Pakistan’s long-running Super App debate has resurfaced as ride-hailing platform inDrive expands into groceries, courier and delivery services, raising fresh questions about whether the country’s digital payments, logistics, and consumer behaviour are ready for a single all-in-one platform.
Speaking to The Express Tribune, inDrive executives said earlier Super App failures in Pakistan were not due to the idea itself, but poor execution and premature expansion. The company believes market conditions have evolved, with higher smartphone usage, improved digital payments, and stronger consumer trust in online services now creating room for gradual platform scaling.
Head of Q-Commerce Services at inDrive, Nurken Rzaliyev, said Super Apps fail when platforms try to launch multiple services simultaneously without a strong core.
“You need one service people trust and use daily. Expansion must follow real behaviour, not ambition,” he said.

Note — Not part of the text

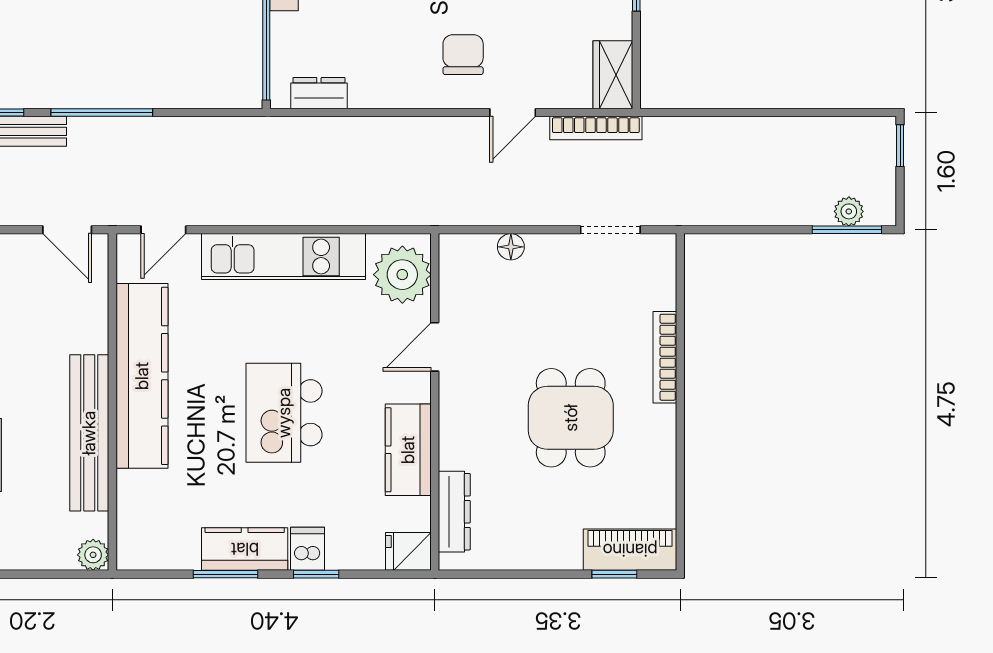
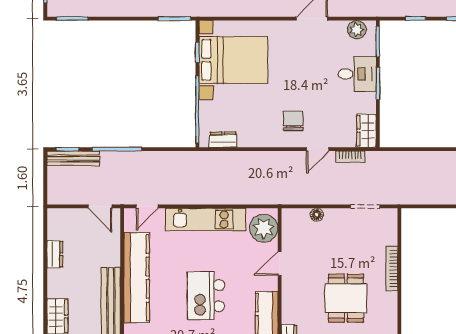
bookcase: (596, 128) -> (350, 157), width x0.64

Pakistan has previously seen multiple Super App attempts struggle due to fragmented payments, weak logistics, and inconsistent service delivery. However, the landscape has shifted in recent years with systems like Raast and private fintechs improving transaction access, especially in urban areas. Ride-hailing and online deliveries have become part of daily life for millions, changing how digital platforms can grow.

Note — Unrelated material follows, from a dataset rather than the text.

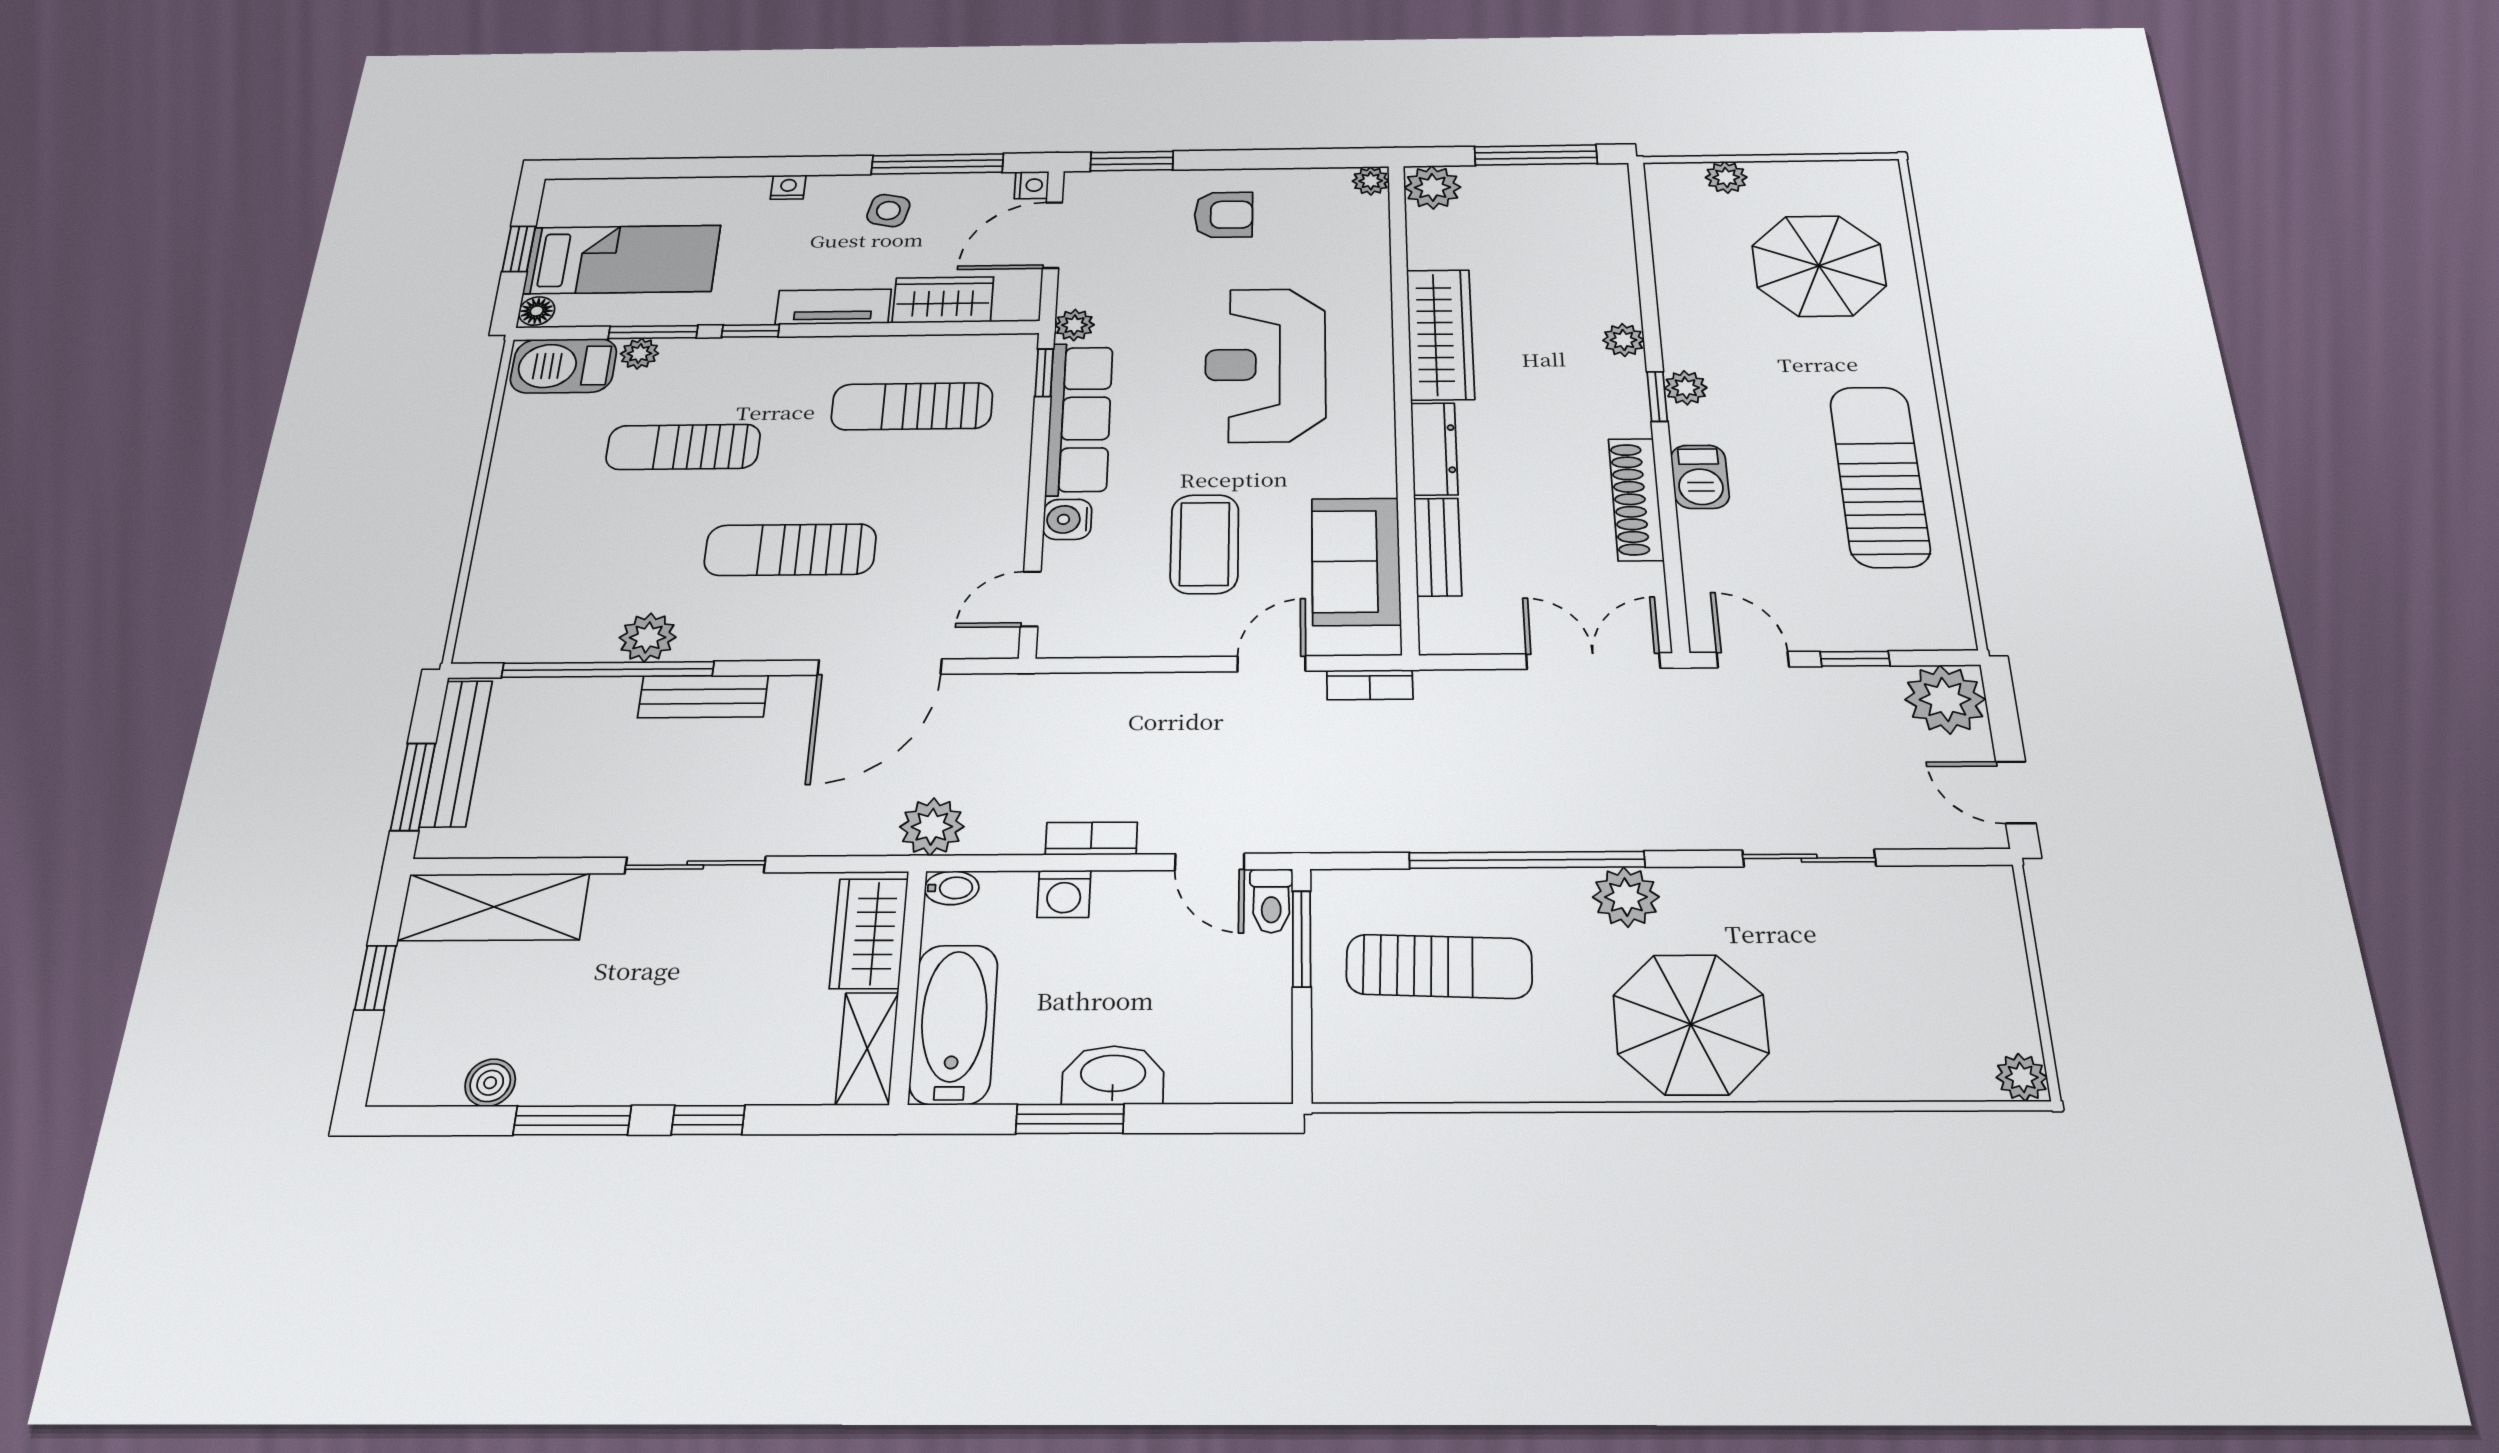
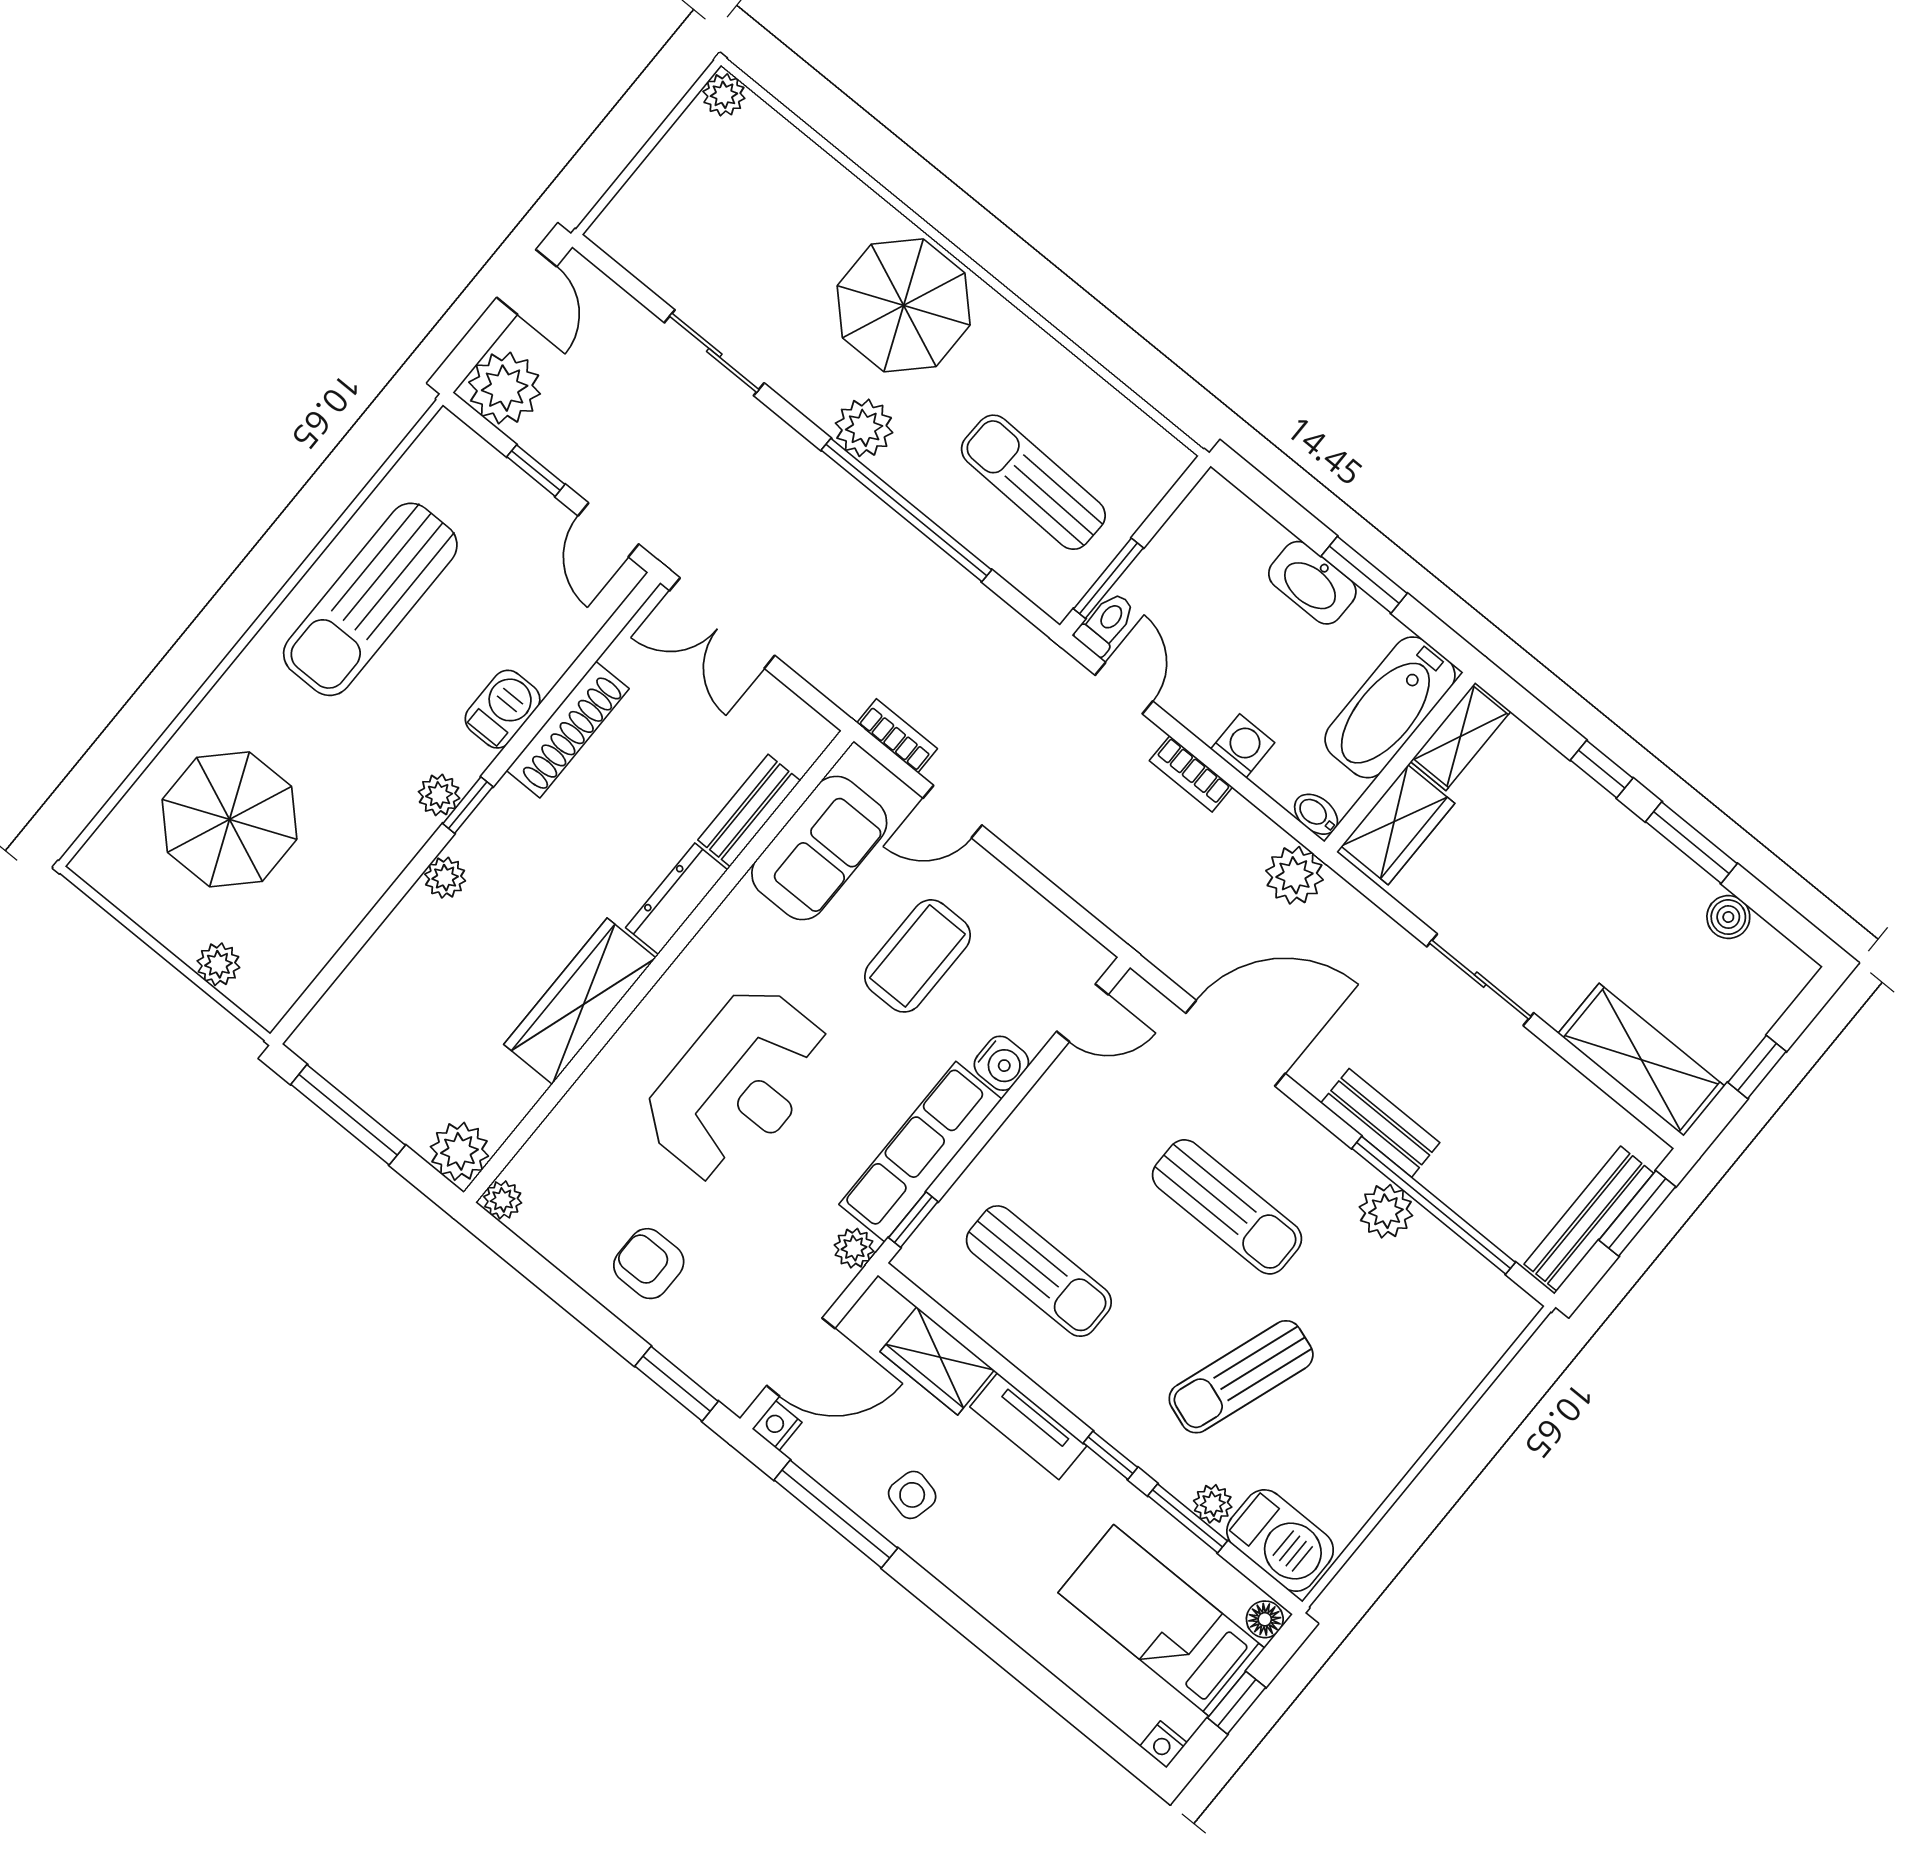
nightstand: (788, 187) -> (1163, 1744), moved
sun lounger: (683, 447) -> (1241, 1377), turned 109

Founded in 2012, inDrive entered Pakistan in 2021 and now operates in over 20 cities for urban rides and more than 200 cities for intercity travel. Its negotiated fare model has resonated strongly in price-sensitive markets like Pakistan.

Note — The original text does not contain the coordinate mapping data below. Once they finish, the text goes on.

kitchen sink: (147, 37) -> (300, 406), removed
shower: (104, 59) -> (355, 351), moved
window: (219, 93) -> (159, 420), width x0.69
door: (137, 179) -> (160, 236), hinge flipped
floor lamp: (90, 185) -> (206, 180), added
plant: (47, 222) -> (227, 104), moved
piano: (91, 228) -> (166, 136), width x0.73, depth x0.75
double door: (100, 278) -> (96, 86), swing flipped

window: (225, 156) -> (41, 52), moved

Rather than launching a full Super App, inDrive is adding services gradually, including courier, freight and grocery delivery through its partnership with Crave Mart. Analysts note that groceries remain a high-frequency but operationally complex segment, requiring efficient warehousing and last-mile logistics.
Startup ecosystem expert Mutaher Khan of Data Darbar said the grocery integration does not fundamentally alter market dynamics.
“It’s still Crave Mart operationally. Their scale is decent but smaller than PandaMart,” he said. He added that inDrive’s real strength remains ride-hailing, where it still holds the largest market share despite rising competition.
On payments, analysts caution that Pakistan’s digital transaction ecosystem remains fragmented, with much activity still happening off-app, making full integration a major challenge for any Super App.
Experts agree that Pakistan’s Super App success will depend less on branding and more on execution fundamentals such as service reliability, transparent pricing, logistics efficiency, and user trust. With consumer loyalty remaining fluid and price sensitivity high, only platforms that deliver consistent everyday value are likely to succeed.